Section 6 Worker Rights
a. The Right of Association
The Constitution provides for the right of free association in general, and the Government interprets this right as allowing the existence of labor unions, although none has been formed to date. The Constitution does not provide for the right to strike, and the Government has not addressed this issue.
b. The Right to Organize and Bargain Collectively
There is no legislation concerning collective bargaining or trade union organization. However, there are no impediments to the organization of trade unions or to collective bargaining. Wages in the cash economy are determined by market factors in accordance with the minimum wage and other laws.
c.
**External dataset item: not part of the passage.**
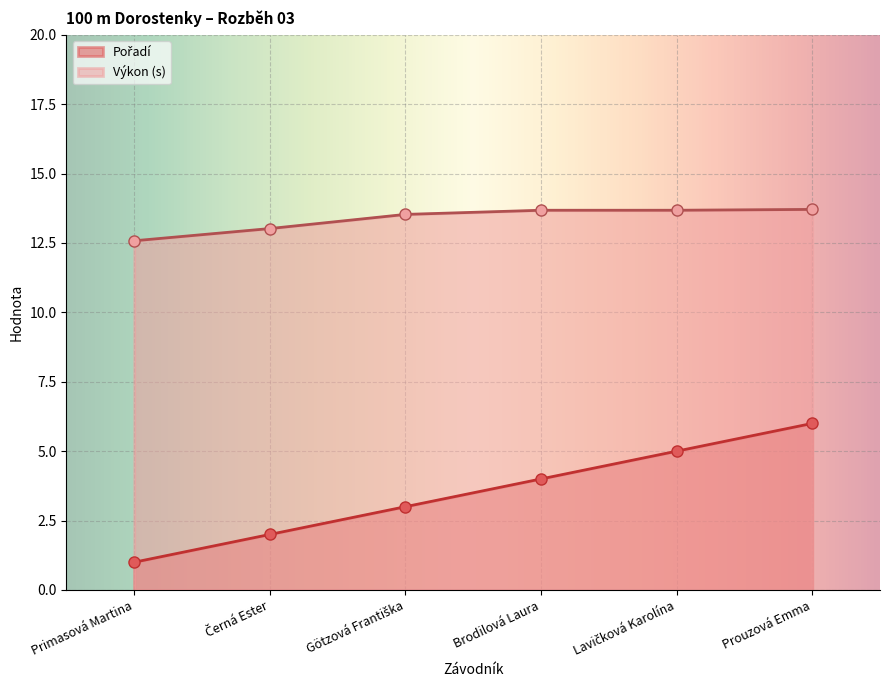

How many lines are shown in the chart?

2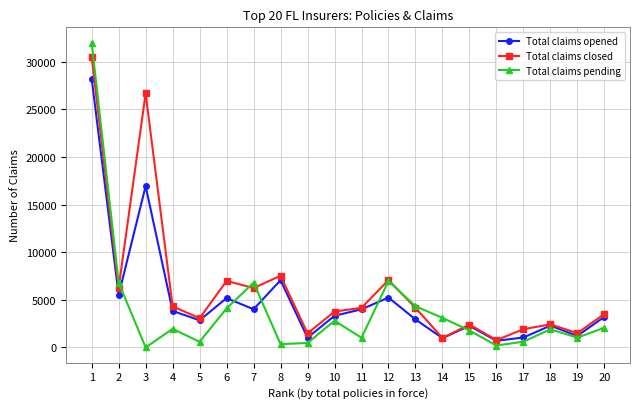

How many lines are shown in the chart?

3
Prohibition of Forced or Compulsory Labor
The Constitution prohibits involuntary servitude, and there is no evidence of its practice.
d. Minimum Age for Employment of Children
The law does not prohibit the employment of children. Children are not typically employed in the wage economy, but some assist their families with fishing, agriculture, and other small-scale domestic enterprises. The law requires compulsory education for children from 6 to 14 years of age; but the Government does not enforce this law due to a lack of classrooms and teachers. There is no law or regulation setting a minimum age for employment of children.
e. Acceptable Conditions of Work
There is a government-specified minimum wage established by law, and it is adequate to maintain a decent standard of living in this subsistence economy where extended families are expected to help less fortunate members. The minimum wage for all government and private sector employees is $2.00 per hour. (The U.S. dollar is the local currency.) The Ministry of Resources and Development oversees minimum wage regulations, and its oversight has been deemed adequate. Foreign employees and Marshallese trainees of private employers who have invested in or established a business in the country are exempt from minimum wage requirements. This exemption does not affect a significant segment of the work force. There is no legislation concerning maximum hours of work or occupational safety and health. Most businesses are closed and people generally refrain from work on Sunday. A government labor office makes recommendations to the Nitijela on working conditions, i.e., minimum wage, legal working hours and overtime payments, and occupational health and safety standards in accordance with International Labor Organization conventions. The office periodically convenes board meetings that are open to the public. There is no legislation specifically giving workers the right to remove themselves from situations which endanger their health or safety without jeopardy to their continued employment, and there is no legislation protecting workers who file complaints about such conditions.